— Problem details —
Find the line that contains "íntimo aos que". Restate it and each following line exactly, through the end of the records.

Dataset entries
....................

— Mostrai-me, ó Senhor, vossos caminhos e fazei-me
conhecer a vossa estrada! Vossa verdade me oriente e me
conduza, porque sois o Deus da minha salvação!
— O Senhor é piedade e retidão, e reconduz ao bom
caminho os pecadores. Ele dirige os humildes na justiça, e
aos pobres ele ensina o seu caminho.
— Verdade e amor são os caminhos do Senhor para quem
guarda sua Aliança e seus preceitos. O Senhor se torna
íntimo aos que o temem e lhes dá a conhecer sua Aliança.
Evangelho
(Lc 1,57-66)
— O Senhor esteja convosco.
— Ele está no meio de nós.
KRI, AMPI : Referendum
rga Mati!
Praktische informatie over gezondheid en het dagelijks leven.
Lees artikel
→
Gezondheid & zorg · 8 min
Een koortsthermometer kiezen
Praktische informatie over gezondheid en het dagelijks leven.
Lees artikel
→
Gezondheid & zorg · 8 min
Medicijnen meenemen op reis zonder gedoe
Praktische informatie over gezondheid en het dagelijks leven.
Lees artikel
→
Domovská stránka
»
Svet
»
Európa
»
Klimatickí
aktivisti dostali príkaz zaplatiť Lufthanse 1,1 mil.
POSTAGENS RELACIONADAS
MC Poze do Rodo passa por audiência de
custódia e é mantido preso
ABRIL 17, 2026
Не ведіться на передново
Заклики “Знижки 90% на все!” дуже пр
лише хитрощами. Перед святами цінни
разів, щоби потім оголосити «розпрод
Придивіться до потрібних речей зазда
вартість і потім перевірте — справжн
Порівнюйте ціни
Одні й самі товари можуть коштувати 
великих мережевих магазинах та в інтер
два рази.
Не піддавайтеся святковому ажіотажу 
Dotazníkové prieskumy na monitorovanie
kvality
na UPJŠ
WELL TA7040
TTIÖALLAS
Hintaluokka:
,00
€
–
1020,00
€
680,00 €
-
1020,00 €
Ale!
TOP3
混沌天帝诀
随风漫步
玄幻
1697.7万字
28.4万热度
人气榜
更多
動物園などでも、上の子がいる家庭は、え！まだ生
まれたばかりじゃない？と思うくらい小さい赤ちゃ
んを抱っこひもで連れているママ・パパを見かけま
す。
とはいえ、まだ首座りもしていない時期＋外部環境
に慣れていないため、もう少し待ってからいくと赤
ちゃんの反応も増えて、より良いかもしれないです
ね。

....................

— Exercise answer —
íntimo aos que o temem e lhes dá a conhecer sua Aliança.
Evangelho
(Lc 1,57-66)
— O Senhor esteja convosco.
— Ele está no meio de nós.
KRI, AMPI : Referendum
rga Mati!
Praktische informatie over gezondheid en het dagelijks leven.
Lees artikel
→
Gezondheid & zorg · 8 min
Een koortsthermometer kiezen
Praktische informatie over gezondheid en het dagelijks leven.
Lees artikel
→
Gezondheid & zorg · 8 min
Medicijnen meenemen op reis zonder gedoe
Praktische informatie over gezondheid en het dagelijks leven.
Lees artikel
→
Domovská stránka
»
Svet
»
Európa
»
Klimatickí
aktivisti dostali príkaz zaplatiť Lufthanse 1,1 mil.
POSTAGENS RELACIONADAS
MC Poze do Rodo passa por audiência de
custódia e é mantido preso
ABRIL 17, 2026
Не ведіться на передново
Заклики “Знижки 90% на все!” дуже пр
лише хитрощами. Перед святами цінни
разів, щоби потім оголосити «розпрод
Придивіться до потрібних речей зазда
вартість і потім перевірте — справжн
Порівнюйте ціни
Одні й самі товари можуть коштувати 
великих мережевих магазинах та в інтер
два рази.
Не піддавайтеся святковому ажіотажу 
Dotazníkové prieskumy na monitorovanie
kvality
na UPJŠ
WELL TA7040
TTIÖALLAS
Hintaluokka:
,00
€
–
1020,00
€
680,00 €
-
1020,00 €
Ale!
TOP3
混沌天帝诀
随风漫步
玄幻
1697.7万字
28.4万热度
人气榜
更多
動物園などでも、上の子がいる家庭は、え！まだ生
まれたばかりじゃない？と思うくらい小さい赤ちゃ
んを抱っこひもで連れているママ・パパを見かけま
す。
とはいえ、まだ首座りもしていない時期＋外部環境
に慣れていないため、もう少し待ってからいくと赤
ちゃんの反応も増えて、より良いかもしれないです
ね。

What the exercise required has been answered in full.